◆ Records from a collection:

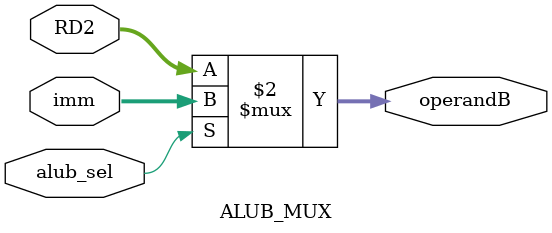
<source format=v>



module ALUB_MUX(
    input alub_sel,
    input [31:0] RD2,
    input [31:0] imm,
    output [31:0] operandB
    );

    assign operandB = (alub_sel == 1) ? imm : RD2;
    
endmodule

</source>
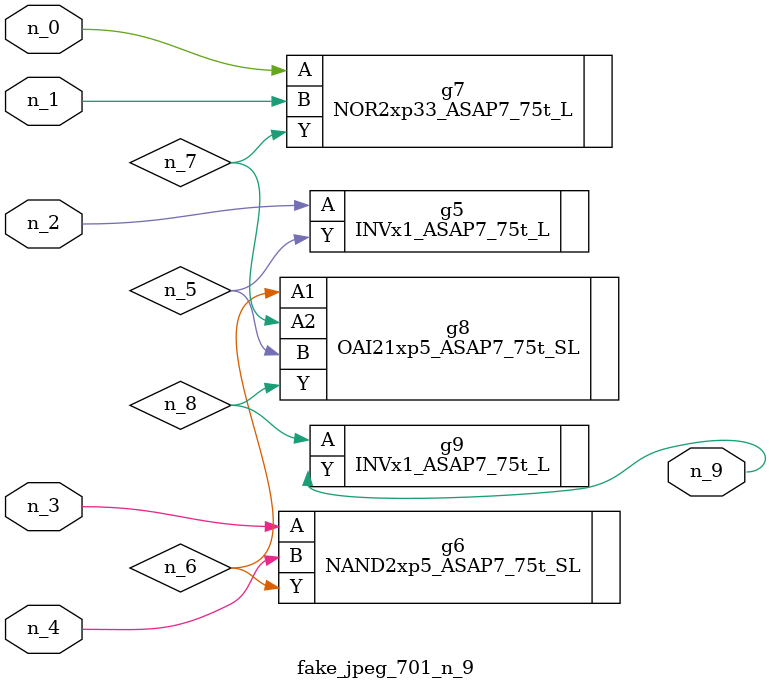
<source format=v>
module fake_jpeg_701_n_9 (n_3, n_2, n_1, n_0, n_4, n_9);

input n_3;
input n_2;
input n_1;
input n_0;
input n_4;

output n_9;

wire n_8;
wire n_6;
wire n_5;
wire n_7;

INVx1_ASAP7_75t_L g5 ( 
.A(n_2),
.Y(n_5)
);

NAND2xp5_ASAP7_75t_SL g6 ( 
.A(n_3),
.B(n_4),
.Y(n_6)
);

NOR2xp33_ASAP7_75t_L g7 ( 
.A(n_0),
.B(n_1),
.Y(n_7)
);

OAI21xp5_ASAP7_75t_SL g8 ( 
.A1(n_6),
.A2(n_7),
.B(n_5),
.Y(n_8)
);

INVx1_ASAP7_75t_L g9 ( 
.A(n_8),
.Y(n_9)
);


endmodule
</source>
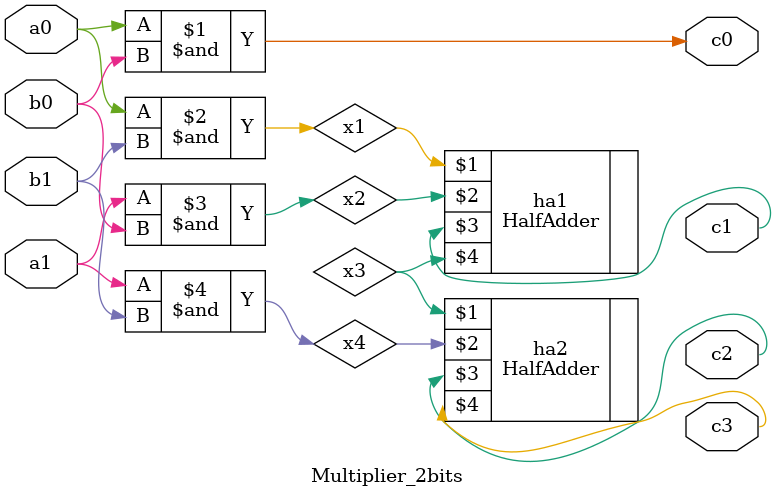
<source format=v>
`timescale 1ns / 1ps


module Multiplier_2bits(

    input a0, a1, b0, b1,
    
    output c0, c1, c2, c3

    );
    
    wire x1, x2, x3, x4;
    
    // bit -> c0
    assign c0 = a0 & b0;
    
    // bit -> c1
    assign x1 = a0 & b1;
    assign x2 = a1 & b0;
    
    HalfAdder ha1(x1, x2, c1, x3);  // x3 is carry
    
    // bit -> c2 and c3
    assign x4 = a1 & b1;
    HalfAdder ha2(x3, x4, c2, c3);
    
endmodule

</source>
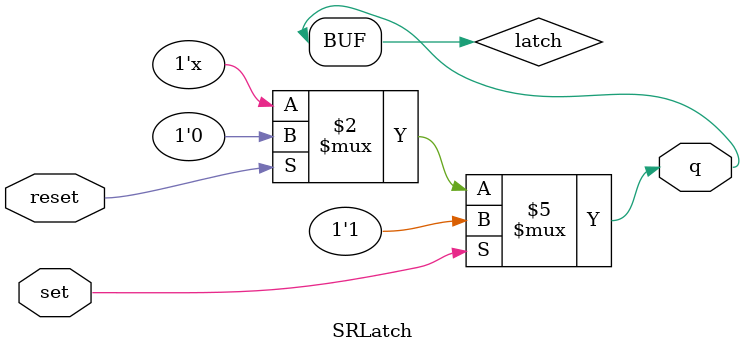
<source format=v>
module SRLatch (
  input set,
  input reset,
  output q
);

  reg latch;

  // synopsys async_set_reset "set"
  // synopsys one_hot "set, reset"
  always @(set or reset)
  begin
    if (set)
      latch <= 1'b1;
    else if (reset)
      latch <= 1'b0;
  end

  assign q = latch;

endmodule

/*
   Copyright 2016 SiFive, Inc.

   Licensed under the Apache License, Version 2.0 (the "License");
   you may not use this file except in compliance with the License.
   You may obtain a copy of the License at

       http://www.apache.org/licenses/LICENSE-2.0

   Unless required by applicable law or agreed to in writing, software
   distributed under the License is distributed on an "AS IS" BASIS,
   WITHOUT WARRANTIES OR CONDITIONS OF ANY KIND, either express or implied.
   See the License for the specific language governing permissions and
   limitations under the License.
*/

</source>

◆ ACTIVITY: Find "input" in the data above. Report each line where it appears.

◆ YOUR SOLUTION:
    input alub_sel,
    input [31:0] RD2,
    input [31:0] imm,
input n_3;
input n_2;
input n_1;
input n_0;
input n_4;
    input a0, a1, b0, b1,
  input set,
  input reset,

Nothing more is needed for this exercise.